その問題と根気よく向き合うのかどうか、というところで企業が試されます。
そこに目をつけた新しいビジネスを展開する会社が現れました。お金を払えば、その面倒くさい問題を全部引き受けますよ、というビジネスです。
その会社は障害者を集め、農園をやっています。土を使わない「養液栽培」という方法で野菜を育てるため、種まきや水やり、収穫などの軽作業ですむそうです。
企業側は、その農園で働く障害者と雇用契約を結び、給料だけ払います。雇用契約を結んだだけで、その人とのおつきあいは全くありません。でも雇用契約を結んだので、企業は障害者を雇ったことになり、法定雇用率が達成できる、というわけです。障害者を雇うことの面倒くささを避けたい企業にとってはうれしい話です。

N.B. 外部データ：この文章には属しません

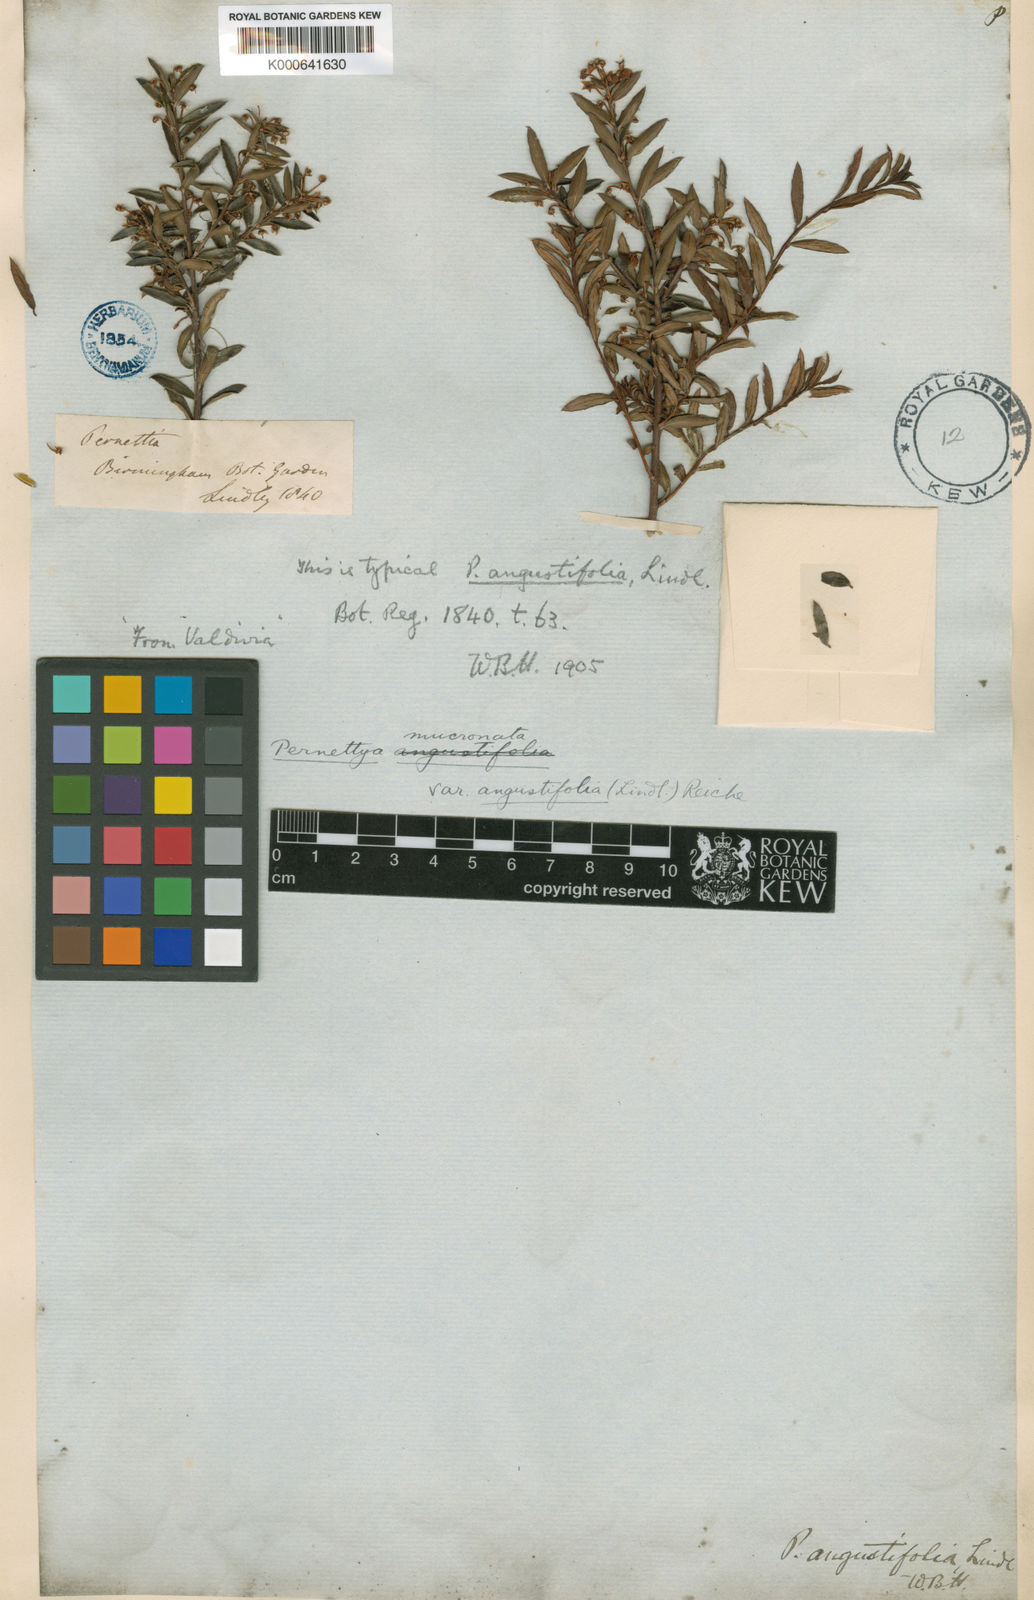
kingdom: Plantae
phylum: Tracheophyta
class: Magnoliopsida
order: Ericales
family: Ericaceae
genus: Gaultheria
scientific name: Gaultheria marticorenae
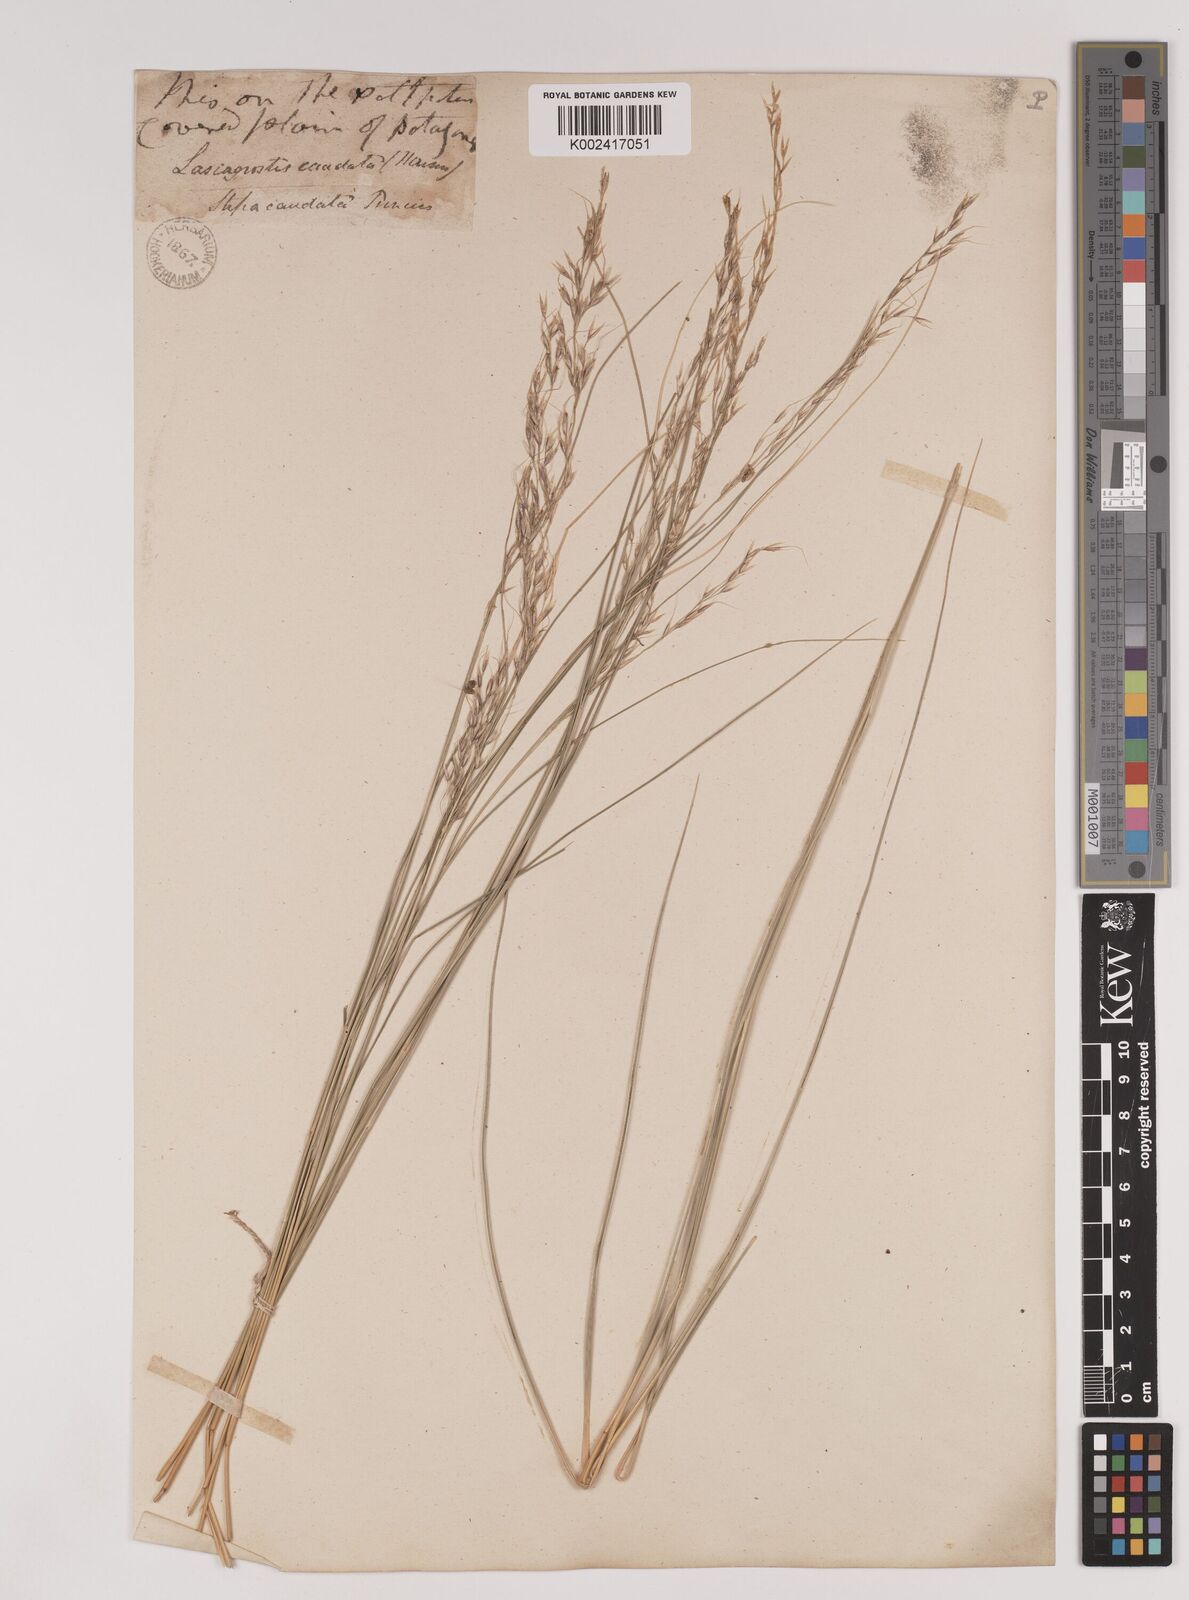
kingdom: Plantae
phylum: Tracheophyta
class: Liliopsida
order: Poales
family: Poaceae
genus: Amelichloa
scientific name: Amelichloa brachychaeta
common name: Shortbristled needlegrass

ごまかしとは言え、うまいところに目をつけたビジネスだな、とは思います。
でも、中身が全くなくても、障害者法定雇用率が達成できるような社会は、いずれどこかで壊れていきます。こういうことをあちこちの町の行政が後押しするなんて、何を考えてるのか、と思います。障害者を雇用する意味、彼らとおつきあいする意味をきちんと考えてない、ということなのでしょう。
障害者雇用は、障害者とおつきあいするとてもいい機会です。いろいろ大変なことはありますが、それを超える豊かなものが、彼らとのおつきあいにはあります。そういったせっかくの機会を、お金を払って放棄してしまうなんて、なんとももったいない話です。